Copy out all the lines of the data that hold the word "comments".
------------------------------------
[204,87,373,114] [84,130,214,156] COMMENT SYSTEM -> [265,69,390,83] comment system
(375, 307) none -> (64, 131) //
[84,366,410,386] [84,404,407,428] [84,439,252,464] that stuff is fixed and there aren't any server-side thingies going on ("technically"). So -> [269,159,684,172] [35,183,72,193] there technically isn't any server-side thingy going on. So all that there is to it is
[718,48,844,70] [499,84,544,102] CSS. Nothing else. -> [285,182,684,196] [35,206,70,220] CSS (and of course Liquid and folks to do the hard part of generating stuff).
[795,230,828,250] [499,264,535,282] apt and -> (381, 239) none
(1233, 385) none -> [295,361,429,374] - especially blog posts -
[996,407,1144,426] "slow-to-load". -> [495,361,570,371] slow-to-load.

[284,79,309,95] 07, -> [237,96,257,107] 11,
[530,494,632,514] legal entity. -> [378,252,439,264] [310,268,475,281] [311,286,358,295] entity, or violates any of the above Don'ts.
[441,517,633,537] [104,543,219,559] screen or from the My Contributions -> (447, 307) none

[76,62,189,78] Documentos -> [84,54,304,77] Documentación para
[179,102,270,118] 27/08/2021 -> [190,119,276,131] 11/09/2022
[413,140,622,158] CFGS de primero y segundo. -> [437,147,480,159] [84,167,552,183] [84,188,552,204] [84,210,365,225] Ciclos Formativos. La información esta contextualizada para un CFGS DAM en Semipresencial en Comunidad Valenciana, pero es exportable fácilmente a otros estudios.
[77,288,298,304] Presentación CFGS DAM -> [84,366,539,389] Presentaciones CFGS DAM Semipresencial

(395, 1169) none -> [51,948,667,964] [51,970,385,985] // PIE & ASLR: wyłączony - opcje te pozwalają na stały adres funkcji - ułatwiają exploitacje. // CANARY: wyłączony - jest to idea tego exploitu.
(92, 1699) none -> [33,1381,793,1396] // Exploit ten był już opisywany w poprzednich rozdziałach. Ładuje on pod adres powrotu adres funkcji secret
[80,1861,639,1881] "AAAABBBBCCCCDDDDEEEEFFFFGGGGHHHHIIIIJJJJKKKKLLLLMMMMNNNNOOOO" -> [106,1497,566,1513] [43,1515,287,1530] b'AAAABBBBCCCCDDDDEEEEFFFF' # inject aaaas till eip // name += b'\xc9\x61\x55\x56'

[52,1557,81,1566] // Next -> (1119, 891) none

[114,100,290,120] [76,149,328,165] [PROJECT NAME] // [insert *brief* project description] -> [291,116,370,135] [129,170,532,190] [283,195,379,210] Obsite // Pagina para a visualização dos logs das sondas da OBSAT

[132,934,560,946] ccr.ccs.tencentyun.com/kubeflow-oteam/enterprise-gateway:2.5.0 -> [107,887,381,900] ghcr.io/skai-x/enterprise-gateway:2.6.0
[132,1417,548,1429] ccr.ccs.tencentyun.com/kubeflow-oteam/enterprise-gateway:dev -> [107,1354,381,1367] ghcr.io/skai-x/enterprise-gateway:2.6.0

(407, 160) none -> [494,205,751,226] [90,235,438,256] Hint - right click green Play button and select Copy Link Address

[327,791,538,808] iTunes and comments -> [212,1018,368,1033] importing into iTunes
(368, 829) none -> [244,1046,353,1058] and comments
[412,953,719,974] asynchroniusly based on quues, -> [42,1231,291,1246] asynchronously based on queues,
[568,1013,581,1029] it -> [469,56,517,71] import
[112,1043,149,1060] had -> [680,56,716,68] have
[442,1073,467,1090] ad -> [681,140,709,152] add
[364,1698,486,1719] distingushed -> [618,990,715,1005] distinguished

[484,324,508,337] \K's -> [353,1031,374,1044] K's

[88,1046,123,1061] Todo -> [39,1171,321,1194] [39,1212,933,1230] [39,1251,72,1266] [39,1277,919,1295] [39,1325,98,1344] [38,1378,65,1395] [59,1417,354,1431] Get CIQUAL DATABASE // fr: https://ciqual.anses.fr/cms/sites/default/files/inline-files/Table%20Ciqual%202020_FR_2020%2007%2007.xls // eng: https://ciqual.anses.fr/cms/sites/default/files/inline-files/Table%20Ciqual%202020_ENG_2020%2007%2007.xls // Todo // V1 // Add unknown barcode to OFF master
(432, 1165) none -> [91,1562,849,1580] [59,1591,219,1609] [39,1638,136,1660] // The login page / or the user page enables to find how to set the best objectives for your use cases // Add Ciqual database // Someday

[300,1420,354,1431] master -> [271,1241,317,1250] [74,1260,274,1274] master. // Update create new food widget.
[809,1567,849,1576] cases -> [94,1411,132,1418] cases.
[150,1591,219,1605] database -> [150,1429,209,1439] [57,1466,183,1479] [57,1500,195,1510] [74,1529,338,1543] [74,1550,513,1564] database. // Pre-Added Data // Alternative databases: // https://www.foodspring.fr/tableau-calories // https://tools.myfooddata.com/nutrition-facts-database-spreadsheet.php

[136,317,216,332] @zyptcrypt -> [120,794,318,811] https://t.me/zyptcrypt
------------------------------------
* **Exercise solution**:
[327,791,538,808] iTunes and comments -> [212,1018,368,1033] importing into iTunes
(368, 829) none -> [244,1046,353,1058] and comments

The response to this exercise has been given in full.